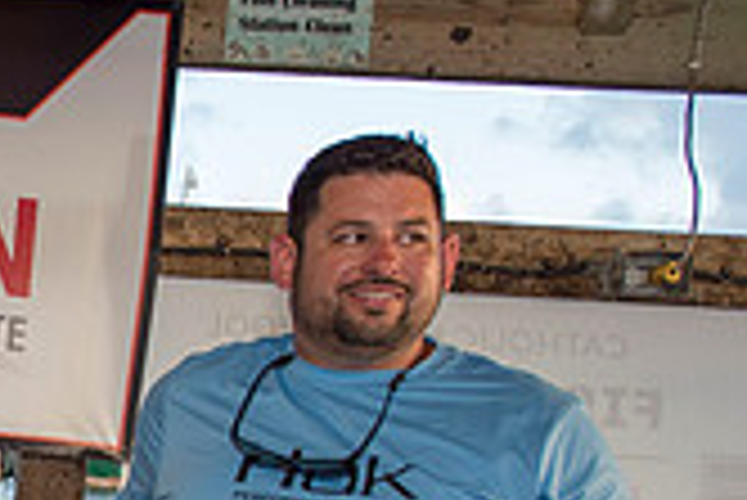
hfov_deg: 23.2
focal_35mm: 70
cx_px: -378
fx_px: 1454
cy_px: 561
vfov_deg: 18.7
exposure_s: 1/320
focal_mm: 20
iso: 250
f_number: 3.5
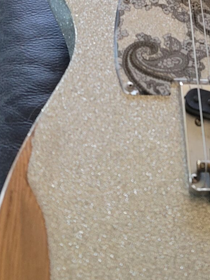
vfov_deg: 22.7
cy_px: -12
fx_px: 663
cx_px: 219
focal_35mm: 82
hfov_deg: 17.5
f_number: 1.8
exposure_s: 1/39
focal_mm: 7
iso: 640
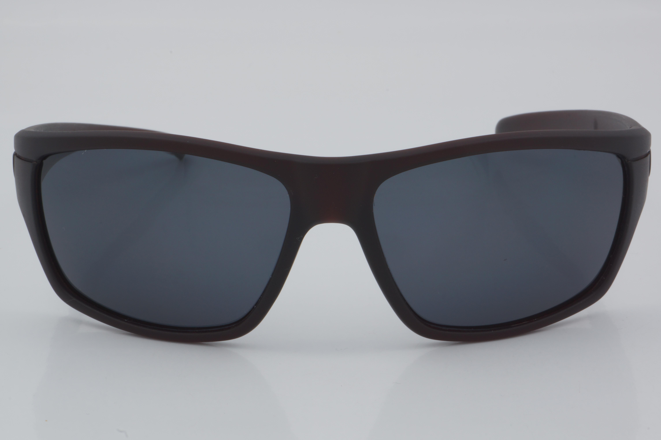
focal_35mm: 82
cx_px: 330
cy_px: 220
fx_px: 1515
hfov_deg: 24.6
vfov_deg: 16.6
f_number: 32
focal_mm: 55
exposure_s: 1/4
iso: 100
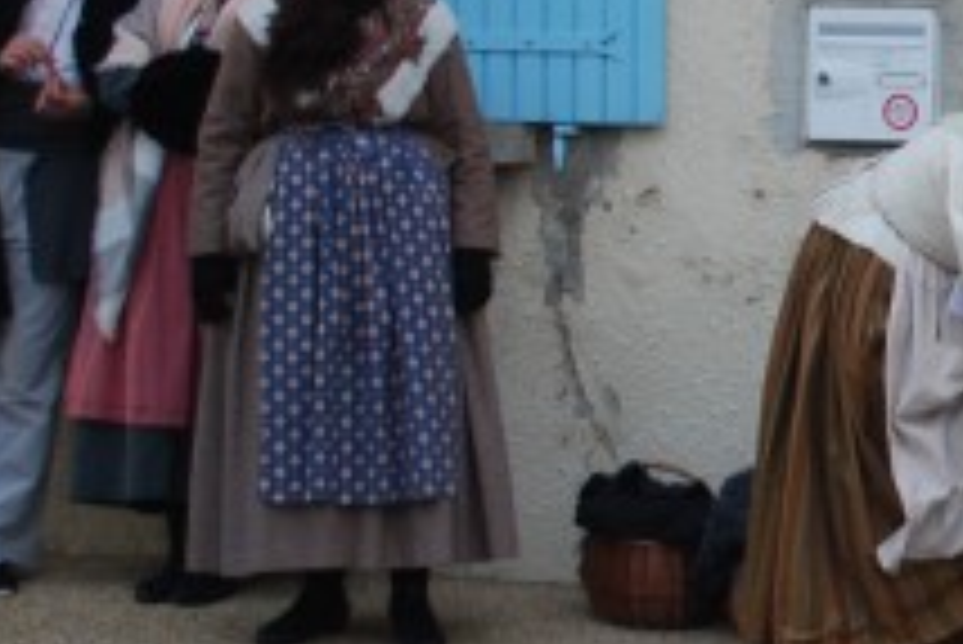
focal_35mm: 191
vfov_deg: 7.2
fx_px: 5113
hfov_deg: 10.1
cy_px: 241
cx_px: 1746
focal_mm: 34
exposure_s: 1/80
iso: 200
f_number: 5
....
## Exercise instructions
Write out the material above precisely, leaving each picture behind.

## Solved problem
hfov_deg: 23.2
focal_35mm: 70
cx_px: -378
fx_px: 1454
cy_px: 561
vfov_deg: 18.7
exposure_s: 1/320
focal_mm: 20
iso: 250
f_number: 3.5
vfov_deg: 22.7
cy_px: -12
fx_px: 663
cx_px: 219
focal_35mm: 82
hfov_deg: 17.5
f_number: 1.8
exposure_s: 1/39
focal_mm: 7
iso: 640
focal_35mm: 82
cx_px: 330
cy_px: 220
fx_px: 1515
hfov_deg: 24.6
vfov_deg: 16.6
f_number: 32
focal_mm: 55
exposure_s: 1/4
iso: 100
focal_35mm: 191
vfov_deg: 7.2
fx_px: 5113
hfov_deg: 10.1
cy_px: 241
cx_px: 1746
focal_mm: 34
exposure_s: 1/80
iso: 200
f_number: 5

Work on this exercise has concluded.